* **TASK OBJECTIVE**
Set down each line of the data below exactly.

* **Records excerpted from a collection**
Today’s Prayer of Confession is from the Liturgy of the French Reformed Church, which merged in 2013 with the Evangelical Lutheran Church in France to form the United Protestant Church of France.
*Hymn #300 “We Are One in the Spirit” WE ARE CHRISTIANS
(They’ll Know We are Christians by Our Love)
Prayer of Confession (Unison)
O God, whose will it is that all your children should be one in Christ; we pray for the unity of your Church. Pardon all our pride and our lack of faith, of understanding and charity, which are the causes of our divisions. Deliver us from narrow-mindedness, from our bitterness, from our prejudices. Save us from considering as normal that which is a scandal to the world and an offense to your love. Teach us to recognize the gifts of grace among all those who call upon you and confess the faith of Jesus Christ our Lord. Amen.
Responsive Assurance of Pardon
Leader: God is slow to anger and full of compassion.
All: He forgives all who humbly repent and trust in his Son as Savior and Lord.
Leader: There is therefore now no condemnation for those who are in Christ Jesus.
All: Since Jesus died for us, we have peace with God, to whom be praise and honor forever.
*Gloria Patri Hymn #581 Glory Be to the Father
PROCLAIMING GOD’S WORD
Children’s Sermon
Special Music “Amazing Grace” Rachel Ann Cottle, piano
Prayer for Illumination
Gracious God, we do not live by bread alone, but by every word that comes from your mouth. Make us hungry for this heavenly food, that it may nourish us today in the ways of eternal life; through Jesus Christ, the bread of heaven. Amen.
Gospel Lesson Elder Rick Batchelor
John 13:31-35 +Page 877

* **OUTPUT OF THE EXERCISE**
Today’s Prayer of Confession is from the Liturgy of the French Reformed Church, which merged in 2013 with the Evangelical Lutheran Church in France to form the United Protestant Church of France.
*Hymn #300 “We Are One in the Spirit” WE ARE CHRISTIANS
(They’ll Know We are Christians by Our Love)
Prayer of Confession (Unison)
O God, whose will it is that all your children should be one in Christ; we pray for the unity of your Church. Pardon all our pride and our lack of faith, of understanding and charity, which are the causes of our divisions. Deliver us from narrow-mindedness, from our bitterness, from our prejudices. Save us from considering as normal that which is a scandal to the world and an offense to your love. Teach us to recognize the gifts of grace among all those who call upon you and confess the faith of Jesus Christ our Lord. Amen.
Responsive Assurance of Pardon
Leader: God is slow to anger and full of compassion.
All: He forgives all who humbly repent and trust in his Son as Savior and Lord.
Leader: There is therefore now no condemnation for those who are in Christ Jesus.
All: Since Jesus died for us, we have peace with God, to whom be praise and honor forever.
*Gloria Patri Hymn #581 Glory Be to the Father
PROCLAIMING GOD’S WORD
Children’s Sermon
Special Music “Amazing Grace” Rachel Ann Cottle, piano
Prayer for Illumination
Gracious God, we do not live by bread alone, but by every word that comes from your mouth. Make us hungry for this heavenly food, that it may nourish us today in the ways of eternal life; through Jesus Christ, the bread of heaven. Amen.
Gospel Lesson Elder Rick Batchelor
John 13:31-35 +Page 877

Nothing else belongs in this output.